• **Aim of the exercise**: Convert every line of text in the data below into one numbered list, one line per item, and leave out any blank lines.
Start of Excerpted data
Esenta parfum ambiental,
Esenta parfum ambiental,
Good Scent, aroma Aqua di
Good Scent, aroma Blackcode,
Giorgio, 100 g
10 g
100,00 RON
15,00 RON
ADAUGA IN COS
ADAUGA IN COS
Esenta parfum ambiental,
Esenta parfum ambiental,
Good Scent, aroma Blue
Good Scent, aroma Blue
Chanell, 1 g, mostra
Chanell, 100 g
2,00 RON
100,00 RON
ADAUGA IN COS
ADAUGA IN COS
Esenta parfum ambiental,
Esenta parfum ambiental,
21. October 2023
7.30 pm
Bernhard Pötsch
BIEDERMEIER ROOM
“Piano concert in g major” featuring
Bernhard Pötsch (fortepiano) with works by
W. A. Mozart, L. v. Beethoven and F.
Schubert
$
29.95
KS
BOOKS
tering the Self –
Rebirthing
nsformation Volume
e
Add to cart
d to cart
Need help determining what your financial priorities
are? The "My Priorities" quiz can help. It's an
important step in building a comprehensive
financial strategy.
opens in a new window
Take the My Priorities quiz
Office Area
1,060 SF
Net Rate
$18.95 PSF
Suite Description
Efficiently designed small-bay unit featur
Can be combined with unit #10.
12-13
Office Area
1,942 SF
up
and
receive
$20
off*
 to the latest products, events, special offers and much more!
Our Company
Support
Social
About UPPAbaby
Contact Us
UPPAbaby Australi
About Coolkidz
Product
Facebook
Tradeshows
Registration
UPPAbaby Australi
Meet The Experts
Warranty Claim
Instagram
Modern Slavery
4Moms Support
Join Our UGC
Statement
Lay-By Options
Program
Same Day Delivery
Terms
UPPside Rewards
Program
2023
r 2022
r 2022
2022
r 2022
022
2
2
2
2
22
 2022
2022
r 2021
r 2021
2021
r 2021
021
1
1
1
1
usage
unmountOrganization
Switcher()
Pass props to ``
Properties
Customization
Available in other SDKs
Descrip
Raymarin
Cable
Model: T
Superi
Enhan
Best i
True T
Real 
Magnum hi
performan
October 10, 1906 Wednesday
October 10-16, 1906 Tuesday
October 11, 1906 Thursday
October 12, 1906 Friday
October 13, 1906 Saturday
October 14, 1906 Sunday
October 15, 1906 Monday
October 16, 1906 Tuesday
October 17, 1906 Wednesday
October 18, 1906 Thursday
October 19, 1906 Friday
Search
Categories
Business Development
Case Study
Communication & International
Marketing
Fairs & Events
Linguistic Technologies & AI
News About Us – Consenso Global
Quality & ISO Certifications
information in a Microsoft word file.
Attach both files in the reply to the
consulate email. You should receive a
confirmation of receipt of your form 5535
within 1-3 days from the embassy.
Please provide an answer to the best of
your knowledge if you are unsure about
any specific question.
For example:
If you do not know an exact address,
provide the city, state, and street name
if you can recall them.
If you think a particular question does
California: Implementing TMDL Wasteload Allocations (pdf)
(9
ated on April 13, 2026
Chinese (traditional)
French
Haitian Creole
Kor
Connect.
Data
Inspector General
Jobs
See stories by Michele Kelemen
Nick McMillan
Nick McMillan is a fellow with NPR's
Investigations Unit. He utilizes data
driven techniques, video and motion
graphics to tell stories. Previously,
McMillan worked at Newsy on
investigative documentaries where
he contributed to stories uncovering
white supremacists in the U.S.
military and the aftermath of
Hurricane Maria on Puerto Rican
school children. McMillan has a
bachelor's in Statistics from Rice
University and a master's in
End of Excerpted data
• **Solution for this task**:
1. Esenta parfum ambiental,
2. Esenta parfum ambiental,
3. Good Scent, aroma Aqua di
4. Good Scent, aroma Blackcode,
5. Giorgio, 100 g
6. 10 g
7. 100,00 RON
8. 15,00 RON
9. ADAUGA IN COS
10. ADAUGA IN COS
11. Esenta parfum ambiental,
12. Esenta parfum ambiental,
13. Good Scent, aroma Blue
14. Good Scent, aroma Blue
15. Chanell, 1 g, mostra
16. Chanell, 100 g
17. 2,00 RON
18. 100,00 RON
19. ADAUGA IN COS
20. ADAUGA IN COS
21. Esenta parfum ambiental,
22. Esenta parfum ambiental,
23. 21. October 2023
24. 7.30 pm
25. Bernhard Pötsch
26. BIEDERMEIER ROOM
27. “Piano concert in g major” featuring
28. Bernhard Pötsch (fortepiano) with works by
29. W. A. Mozart, L. v. Beethoven and F.
30. Schubert
31. $
32. 29.95
33. KS
34. BOOKS
35. tering the Self –
36. Rebirthing
37. nsformation Volume
38. e
39. Add to cart
40. d to cart
41. Need help determining what your financial priorities
42. are? The "My Priorities" quiz can help. It's an
43. important step in building a comprehensive
44. financial strategy.
45. opens in a new window
46. Take the My Priorities quiz
47. Office Area
48. 1,060 SF
49. Net Rate
50. $18.95 PSF
51. Suite Description
52. Efficiently designed small-bay unit featur
53. Can be combined with unit #10.
54. 12-13
55. Office Area
56. 1,942 SF
57. up
58. and
59. receive
60. $20
61. off*
62.  to the latest products, events, special offers and much more!
63. Our Company
64. Support
65. Social
66. About UPPAbaby
67. Contact Us
68. UPPAbaby Australi
69. About Coolkidz
70. Product
71. Facebook
72. Tradeshows
73. Registration
74. UPPAbaby Australi
75. Meet The Experts
76. Warranty Claim
77. Instagram
78. Modern Slavery
79. 4Moms Support
80. Join Our UGC
81. Statement
82. Lay-By Options
83. Program
84. Same Day Delivery
85. Terms
86. UPPside Rewards
87. Program
88. 2023
89. r 2022
90. r 2022
91. 2022
92. r 2022
93. 022
94. 2
95. 2
96. 2
97. 2
98. 22
99.  2022
100. 2022
101. r 2021
102. r 2021
103. 2021
104. r 2021
105. 021
106. 1
107. 1
108. 1
109. 1
110. usage
111. unmountOrganization
112. Switcher()
113. Pass props to ``
114. Properties
115. Customization
116. Available in other SDKs
117. Descrip
118. Raymarin
119. Cable
120. Model: T
121. Superi
122. Enhan
123. Best i
124. True T
125. Real 
126. Magnum hi
127. performan
128. October 10, 1906 Wednesday
129. October 10-16, 1906 Tuesday
130. October 11, 1906 Thursday
131. October 12, 1906 Friday
132. October 13, 1906 Saturday
133. October 14, 1906 Sunday
134. October 15, 1906 Monday
135. October 16, 1906 Tuesday
136. October 17, 1906 Wednesday
137. October 18, 1906 Thursday
138. October 19, 1906 Friday
139. Search
140. Categories
141. Business Development
142. Case Study
143. Communication & International
144. Marketing
145. Fairs & Events
146. Linguistic Technologies & AI
147. News About Us – Consenso Global
148. Quality & ISO Certifications
149. information in a Microsoft word file.
150. Attach both files in the reply to the
151. consulate email. You should receive a
152. confirmation of receipt of your form 5535
153. within 1-3 days from the embassy.
154. Please provide an answer to the best of
155. your knowledge if you are unsure about
156. any specific question.
157. For example:
158. If you do not know an exact address,
159. provide the city, state, and street name
160. if you can recall them.
161. If you think a particular question does
162. California: Implementing TMDL Wasteload Allocations (pdf)
163. (9
164. ated on April 13, 2026
165. Chinese (traditional)
166. French
167. Haitian Creole
168. Kor
169. Connect.
170. Data
171. Inspector General
172. Jobs
173. See stories by Michele Kelemen
174. Nick McMillan
175. Nick McMillan is a fellow with NPR's
176. Investigations Unit. He utilizes data
177. driven techniques, video and motion
178. graphics to tell stories. Previously,
179. McMillan worked at Newsy on
180. investigative documentaries where
181. he contributed to stories uncovering
182. white supremacists in the U.S.
183. military and the aftermath of
184. Hurricane Maria on Puerto Rican
185. school children. McMillan has a
186. bachelor's in Statistics from Rice
187. University and a master's in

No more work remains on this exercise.